"Experimental Film" is a song by alternative rock band They Might Be Giants. It is the lead single from their 2004 album The Spine. The song has been seen by some critics as a return to the band's earlier sound. An animated music video was made for the song by internet animators The Brothers Chaps and featured characters from the animators' internet series Homestar Runner.

Though it saw no domestic release, "Experimental Film" was released promotionally in Great Britain. The disc included "Am I Awake?" and "Memo to Human Resources" as well as the single. The song was also released on a one-track promotional disc in Australia.

Subject matter 
The song's lyrics are a satire of avant-garde cinema, and its perceived tendency toward meaninglessness and pomposity. The "narrator" of the song is an enthusiastic filmmaker who is attempting to make the eponymous movie. He extols its greatness, and makes grandiose statements about his abundance of ideas and his intention to make the viewer's "face implode" in the end, but the film is unfinished and lacks a discernible subject.

* * * * *

■ **Task details**
Summarize the page on "Experimental Film" in two sentences. You won't need the dataset lines for this.

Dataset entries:
* * * * *

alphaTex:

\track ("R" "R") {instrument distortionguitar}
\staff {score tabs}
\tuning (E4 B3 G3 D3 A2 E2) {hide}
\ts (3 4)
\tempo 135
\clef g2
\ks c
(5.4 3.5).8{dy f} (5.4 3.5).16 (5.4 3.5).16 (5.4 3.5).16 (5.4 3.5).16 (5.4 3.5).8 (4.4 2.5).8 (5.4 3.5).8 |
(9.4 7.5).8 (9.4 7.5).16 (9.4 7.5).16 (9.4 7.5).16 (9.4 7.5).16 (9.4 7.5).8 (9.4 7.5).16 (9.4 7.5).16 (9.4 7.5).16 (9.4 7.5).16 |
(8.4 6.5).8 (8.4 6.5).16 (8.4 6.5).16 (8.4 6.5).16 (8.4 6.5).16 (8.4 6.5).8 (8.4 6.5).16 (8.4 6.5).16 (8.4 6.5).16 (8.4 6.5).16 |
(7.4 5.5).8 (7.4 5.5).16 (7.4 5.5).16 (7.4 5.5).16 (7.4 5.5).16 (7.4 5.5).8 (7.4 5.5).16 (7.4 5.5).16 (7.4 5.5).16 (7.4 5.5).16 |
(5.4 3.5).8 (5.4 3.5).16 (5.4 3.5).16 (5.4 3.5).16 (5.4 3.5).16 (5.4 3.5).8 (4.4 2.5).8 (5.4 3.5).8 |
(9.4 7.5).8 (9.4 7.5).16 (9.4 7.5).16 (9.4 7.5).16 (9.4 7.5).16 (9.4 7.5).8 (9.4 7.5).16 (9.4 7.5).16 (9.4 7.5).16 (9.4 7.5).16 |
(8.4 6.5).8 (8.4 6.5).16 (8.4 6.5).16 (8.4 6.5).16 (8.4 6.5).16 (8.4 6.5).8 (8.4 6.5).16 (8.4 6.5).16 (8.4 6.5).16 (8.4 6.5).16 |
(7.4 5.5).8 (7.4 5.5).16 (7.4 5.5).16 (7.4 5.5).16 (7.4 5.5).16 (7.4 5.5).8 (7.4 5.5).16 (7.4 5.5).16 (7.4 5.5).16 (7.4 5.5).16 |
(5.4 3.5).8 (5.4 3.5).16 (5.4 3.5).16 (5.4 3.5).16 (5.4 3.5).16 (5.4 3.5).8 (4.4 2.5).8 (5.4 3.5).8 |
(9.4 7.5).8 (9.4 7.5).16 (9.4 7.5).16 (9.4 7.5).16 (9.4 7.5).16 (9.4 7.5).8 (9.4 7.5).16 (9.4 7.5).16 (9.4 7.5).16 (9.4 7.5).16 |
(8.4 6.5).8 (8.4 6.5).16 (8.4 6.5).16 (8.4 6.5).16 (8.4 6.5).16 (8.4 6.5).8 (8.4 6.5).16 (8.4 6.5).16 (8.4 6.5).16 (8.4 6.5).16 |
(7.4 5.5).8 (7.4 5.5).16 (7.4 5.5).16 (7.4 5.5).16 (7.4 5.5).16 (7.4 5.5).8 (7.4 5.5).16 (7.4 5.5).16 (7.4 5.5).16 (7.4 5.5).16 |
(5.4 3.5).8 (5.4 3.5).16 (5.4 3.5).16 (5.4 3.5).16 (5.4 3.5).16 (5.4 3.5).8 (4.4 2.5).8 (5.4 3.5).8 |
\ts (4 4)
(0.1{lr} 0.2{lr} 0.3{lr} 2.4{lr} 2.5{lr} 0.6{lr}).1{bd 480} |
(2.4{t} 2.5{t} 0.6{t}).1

* * * * *

■ **The result**
"Experimental Film" is the lead single from They Might Be Giants' 2004 album The Spine, with an animated video by The Brothers Chaps featuring Homestar Runner characters, and it saw only promotional releases in Great Britain and Australia. Its lyrics satirize avant-garde cinema through an enthusiastic filmmaker who boasts about a movie that is unfinished and lacks a discernible subject.